I’ve actually seen Lean Marketing rendered visually (as we say in the biz) in as few as three steps. (Please refer to Figure A, below and to the right.) But if Lean Marketing requires the kind of garbled gibberish above, nothing can be left to chance, including the possibility that something — anything — might fall through logical gaps in any rendering, visual or otherwise.

Figure A

So, as you’ll see in the diagram at the top of this post, I’ve rendered Lean Marketing (visually) in eight steps, each of which is linked by a common thread. I shall elucidate each of them in the following enumerated list, followed by an addendum about the common thread:

  1. Concept: This refers to the marketing idea, the campaign, the program, or — as they’re wont to say in more sophisticated circles — the ideation.
  2. Development: As a (logical) next step, the concept is advanced, expanded, and/or embellished until it comprises, depending on your persuasion, a deliverable or, as it’s sometimes alternately referred to, something.
  3. Deployment: This step, the one at which something actually has to be done, can be the most unnerving — unless, of course, you’re part of a large bureaucracy, in which case, if The Boss likes you, you don’t have anything to worry about.
  4. Paying Attention: Oh, boy. If you’d be inclined to do anything without regard for its efficacy, you’re probably not inclined to be engaged in Lean Marketing … or anything else, for that matter.
  5. Seeing If the Concept Works: Rather than having to score multiple-choice questions or award letter grades, this is more like pass/fail. If you have trouble following that, take the time, money, and energy you might have expended on Lean Marketing and invest it in a drain snake and a plunger in the interest of pursuing another career.
  6. Changing It If It Doesn’t: To extend the analogous reference from the hyperlink in #5, if at first you don’t succeed, try, try again.
  7. Leaving It Alone If It Does: If it ain’t broke, don’t fix it. ‘Nuff said.
  8. Being Awake Enough to Create Another Concept: This step is sometimes called The Rude Awakening. That’s because, unless your inaugural jaunt through steps 1-7 nets you enough revenue to retire comfortably, you’ll have to do it again … and again … and again ….

About That Thread

The thread that runs through steps 1 through 8 — the activity and energy that, in actuality, binds them into a single, congruent, interactive, and dynamic whole — is called, in its most formal designation, thinking. Because, if I had any idea what the hell the box is or where it is, I’d think outside it, I prefer to refer to that thread as signs of intelligent life.

Figure B

Requiring nothing as sophisticated as an EEG or a sphygmomanometer, evidence of signs of intelligent life can be ascertained by means as primitive as using a stethoscope, holding a mirror under the nostrils, or palpating the radial artery in the wrist with a gentle placing of the index and middle finger. (Please refer to Figure B, to the left.)

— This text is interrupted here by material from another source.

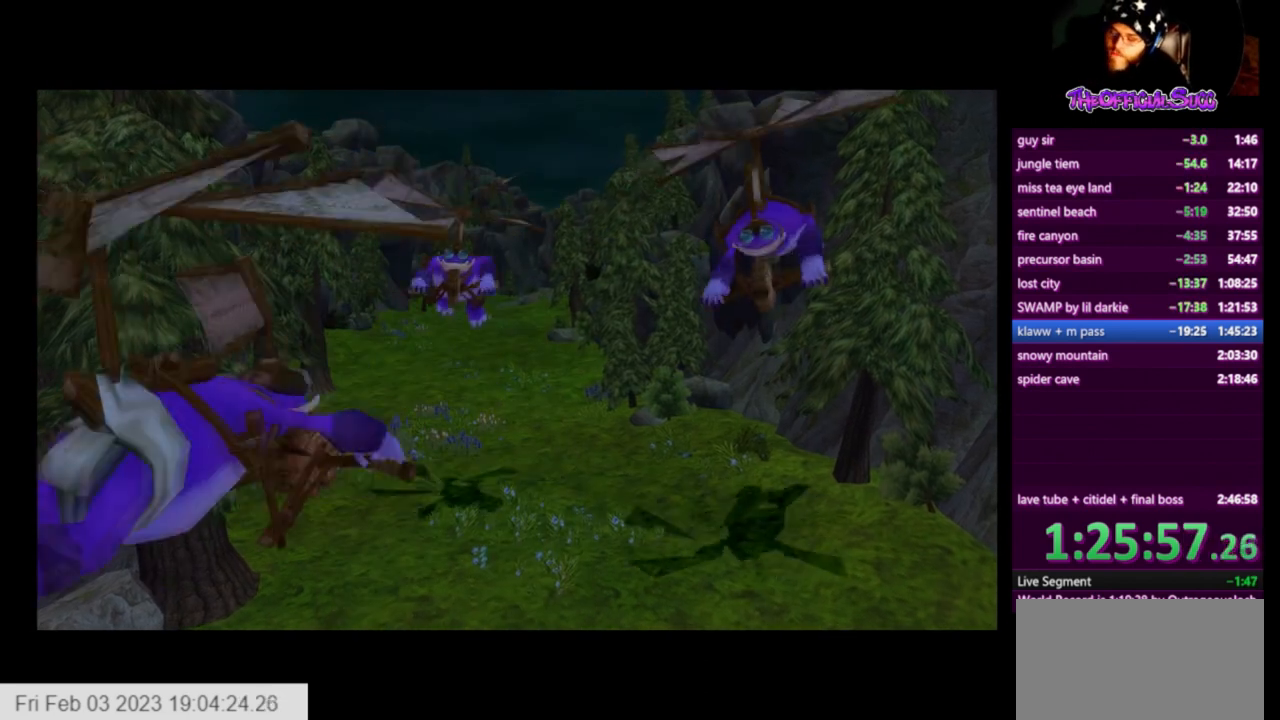
{"buttons": [], "left_stick": "center", "right_stick": "center", "events": []}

As with every rule, however, there is an exception to this one: People who seem to have a pulse, appear to be breathing, and present other indications of vitality may not prove to be the best practitioners of Lean Marketing if they exhibit fixed and dilated pupils and/or excessive drooling. Those signs may indicate the folks who exhibit them are, in fact and with no pun intended, running a little lean.

Trust Yourself, For God’s Sake

As if it weren’t already evident enough, there are lot of people out there, peddling a lot of faux-professional hooey and pseudo-scientific nonsense, and making a lot of money at it. So, I humbly suggest — no, I beg you — if you happen across claptrap like Lean Marketing that has a haunting ring about it, stop. Think. Question. Trust yourself to recognize that ring as familiarity and common sense. You’ll keep your wallet full and your dignity intact.

On the bright side, thanks to all the head-scratching I do trying to make sense of this crap, I no longer need Head & Shoulders.